Business

Two area companies turn different directions on Wall Street

Two Kansas City area companies are heading in opposite directions on Wall Street.

Lenexa-based Bats Global Markets Inc. officially filed to offer its own shares to investors in an initial public offering. The filing confirms reports early this month that it would try again to go public on its own stock exchange after a failed attempt in 2012.

Heading for the exit ramp, shareholders of Kansas City Life Insurance Co. voted for measures to allow the company to deregister its publicly traded stock.

“Our board of directors determined, and our shareholders have agreed, that the costs of being a publicly held company outweigh the benefits,” chief executive R. Philip Bixby said in an announcement of the vote.

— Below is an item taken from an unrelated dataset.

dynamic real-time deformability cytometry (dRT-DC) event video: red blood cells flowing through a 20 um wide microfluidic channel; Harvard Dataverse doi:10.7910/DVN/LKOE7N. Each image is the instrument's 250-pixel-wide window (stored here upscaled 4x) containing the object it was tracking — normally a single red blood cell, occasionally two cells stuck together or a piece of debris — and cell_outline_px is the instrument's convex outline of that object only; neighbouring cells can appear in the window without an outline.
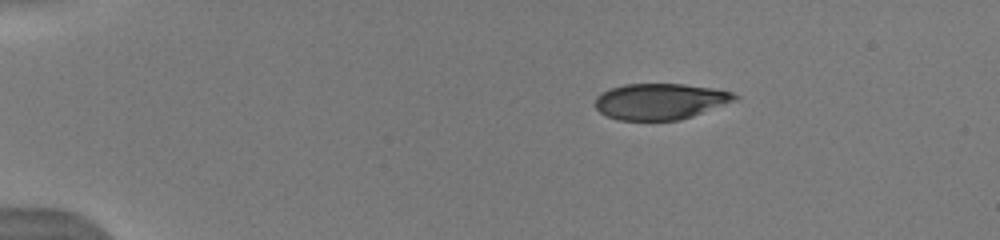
{"species": "human", "species_latin": "Homo sapiens", "temperature_condition": "warm", "stored_images_in_passage": 43, "camera_frame_rate_fps": 3000, "um_per_image_px": 0.085, "donor": {"sex": "male"}, "frame": {"image": 1, "passage_image": 1, "time_ms": 0.0, "image_size_px": [1000, 240], "cell_outline_px": [[740, 96], [736, 100], [692, 116], [680, 120], [616, 120], [600, 112], [596, 108], [596, 96], [608, 88], [624, 84], [684, 84], [712, 88], [732, 92]], "centroid_in_image_um": [56.1, 8.61], "position_along_channel_um": 28.9, "area_um2": 29.3}}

It’s a conclusion many other smaller area companies have reached since the passage of the Sarbanes-Oxley Act in 2002 and other changes to public reporting requirements.

Like those other companies, Kansas City Life’s shares would continue to trade publicly in some markets, and the company could go to the trouble to distribute audited financial statements. But it would no longer be required to submit the collection of annual, quarterly and periodic public reports required by the Securities and Exchange Commission.

Bats Global Markets is embracing the SEC’s reporting requirements in its effort to go public. It operates the second-largest stock exchange in the United States, behind the New York Stock Exchange and larger than Nasdaq. It handles about 20 percent of U.S. stock trading volume daily.

The filing indicates that Bats would sell shares, raising an undisclosed amount of money for the firm, and that some current shareholders also would offer their shares to the public through the offering.

The filing shows Bats generated $1.34 billion in revenue through the first nine months of this year, up 30 percent from the same period of 2014 and 51 percent more than it generated in all of 2012 when it first tried to go public.

Its net income through Sept. 30 this year was $60.5 million, nearly twice its profit in the same months of last year. Profit in all of 2012 was $31.6 million.

The 2012 effort to go public was canceled when a technical glitch disrupted trading in the newly public shares. Bats withdrew that stock offering, which would have raised about $100 million for its owners at the time.

Since then, the company has become the listing exchange for a number of exchange-traded funds. It also operates markets in Europe and markets in options and foreign currencies.